▶ _TASK OBJECTIVE_
Please rewrite the lines from the one containing "After each image, give" through the one containing "0.004729, -0.129866, 0.514703]]" as a two-column CSV with the header row request,answer. Give each row one request field and the answer field paired with it, each value in one quoted field with line breaks turned into spaces.

▶ _DATASET RECORDS_
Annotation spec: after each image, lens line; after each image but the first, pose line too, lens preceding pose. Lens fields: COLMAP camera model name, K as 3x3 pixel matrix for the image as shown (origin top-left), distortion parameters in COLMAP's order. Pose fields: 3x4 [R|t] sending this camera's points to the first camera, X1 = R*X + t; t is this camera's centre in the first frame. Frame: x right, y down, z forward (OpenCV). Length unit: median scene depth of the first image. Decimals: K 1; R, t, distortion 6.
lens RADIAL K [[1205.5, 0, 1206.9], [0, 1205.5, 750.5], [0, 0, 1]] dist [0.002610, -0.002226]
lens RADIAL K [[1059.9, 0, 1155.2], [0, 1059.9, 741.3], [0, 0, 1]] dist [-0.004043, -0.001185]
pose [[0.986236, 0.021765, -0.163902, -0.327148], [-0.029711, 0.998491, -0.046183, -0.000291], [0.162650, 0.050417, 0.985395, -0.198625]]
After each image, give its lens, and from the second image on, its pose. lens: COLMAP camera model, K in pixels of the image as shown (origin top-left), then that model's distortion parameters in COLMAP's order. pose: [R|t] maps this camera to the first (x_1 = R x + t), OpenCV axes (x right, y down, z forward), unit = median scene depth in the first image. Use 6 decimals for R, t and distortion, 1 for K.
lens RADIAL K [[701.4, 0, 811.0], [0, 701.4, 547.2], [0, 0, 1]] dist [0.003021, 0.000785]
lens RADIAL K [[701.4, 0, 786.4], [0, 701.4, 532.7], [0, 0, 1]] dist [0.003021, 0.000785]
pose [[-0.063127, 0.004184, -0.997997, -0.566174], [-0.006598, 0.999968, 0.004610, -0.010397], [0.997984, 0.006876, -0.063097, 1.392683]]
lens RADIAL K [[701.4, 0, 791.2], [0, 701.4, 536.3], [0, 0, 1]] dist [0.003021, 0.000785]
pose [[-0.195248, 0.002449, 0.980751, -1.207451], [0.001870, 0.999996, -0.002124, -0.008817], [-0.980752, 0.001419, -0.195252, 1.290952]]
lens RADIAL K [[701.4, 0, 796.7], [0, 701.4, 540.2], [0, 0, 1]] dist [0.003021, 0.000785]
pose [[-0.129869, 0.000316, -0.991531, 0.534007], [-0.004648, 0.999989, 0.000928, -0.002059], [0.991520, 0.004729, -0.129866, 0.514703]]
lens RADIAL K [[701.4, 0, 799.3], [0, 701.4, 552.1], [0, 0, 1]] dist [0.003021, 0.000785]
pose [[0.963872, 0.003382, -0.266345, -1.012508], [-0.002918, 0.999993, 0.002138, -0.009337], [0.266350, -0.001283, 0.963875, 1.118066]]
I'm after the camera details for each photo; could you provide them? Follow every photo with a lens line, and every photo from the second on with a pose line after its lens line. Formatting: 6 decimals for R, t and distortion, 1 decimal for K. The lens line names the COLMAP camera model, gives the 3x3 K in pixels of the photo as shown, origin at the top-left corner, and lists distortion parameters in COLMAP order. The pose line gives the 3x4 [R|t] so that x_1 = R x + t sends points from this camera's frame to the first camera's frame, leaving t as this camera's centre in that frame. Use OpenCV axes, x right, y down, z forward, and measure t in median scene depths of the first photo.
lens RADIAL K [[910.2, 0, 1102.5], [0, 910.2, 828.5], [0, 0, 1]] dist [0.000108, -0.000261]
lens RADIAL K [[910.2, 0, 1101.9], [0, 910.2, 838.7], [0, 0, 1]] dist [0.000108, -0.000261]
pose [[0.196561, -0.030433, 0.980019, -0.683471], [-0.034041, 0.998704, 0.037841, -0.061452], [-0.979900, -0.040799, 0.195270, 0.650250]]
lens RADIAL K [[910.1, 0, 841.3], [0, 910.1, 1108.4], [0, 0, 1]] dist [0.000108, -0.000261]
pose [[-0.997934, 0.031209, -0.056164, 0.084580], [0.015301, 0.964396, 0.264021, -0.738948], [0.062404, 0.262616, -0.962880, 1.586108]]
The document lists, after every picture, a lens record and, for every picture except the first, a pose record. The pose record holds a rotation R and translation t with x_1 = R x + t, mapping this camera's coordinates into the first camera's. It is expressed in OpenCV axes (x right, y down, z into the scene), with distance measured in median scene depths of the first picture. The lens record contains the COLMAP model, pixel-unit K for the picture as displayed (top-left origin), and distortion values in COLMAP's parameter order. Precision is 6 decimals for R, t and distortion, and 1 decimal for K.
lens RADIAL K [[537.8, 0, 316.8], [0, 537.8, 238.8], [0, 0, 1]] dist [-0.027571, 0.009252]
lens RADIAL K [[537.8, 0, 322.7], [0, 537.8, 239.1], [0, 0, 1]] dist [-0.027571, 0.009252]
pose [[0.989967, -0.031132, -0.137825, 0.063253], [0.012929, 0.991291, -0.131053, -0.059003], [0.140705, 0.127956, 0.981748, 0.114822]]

▶ _EXERCISE RESULT_
request,answer
"After each image, give its lens, and from the second image on, its pose. lens: COLMAP camera model, K in pixels of the image as shown (origin top-left), then that model's distortion parameters in COLMAP's order. pose: [R|t] maps this camera to the first (x_1 = R x + t), OpenCV axes (x right, y down, z forward), unit = median scene depth in the first image. Use 6 decimals for R, t and distortion, 1 for K.","lens RADIAL K [[701.4, 0, 811.0], [0, 701.4, 547.2], [0, 0, 1]] dist [0.003021, 0.000785] lens RADIAL K [[701.4, 0, 786.4], [0, 701.4, 532.7], [0, 0, 1]] dist [0.003021, 0.000785] pose [[-0.063127, 0.004184, -0.997997, -0.566174], [-0.006598, 0.999968, 0.004610, -0.010397], [0.997984, 0.006876, -0.063097, 1.392683]] lens RADIAL K [[701.4, 0, 791.2], [0, 701.4, 536.3], [0, 0, 1]] dist [0.003021, 0.000785] pose [[-0.195248, 0.002449, 0.980751, -1.207451], [0.001870, 0.999996, -0.002124, -0.008817], [-0.980752, 0.001419, -0.195252, 1.290952]] lens RADIAL K [[701.4, 0, 796.7], [0, 701.4, 540.2], [0, 0, 1]] dist [0.003021, 0.000785] pose [[-0.129869, 0.000316, -0.991531, 0.534007], [-0.004648, 0.999989, 0.000928, -0.002059], [0.991520, 0.004729, -0.129866, 0.514703]]"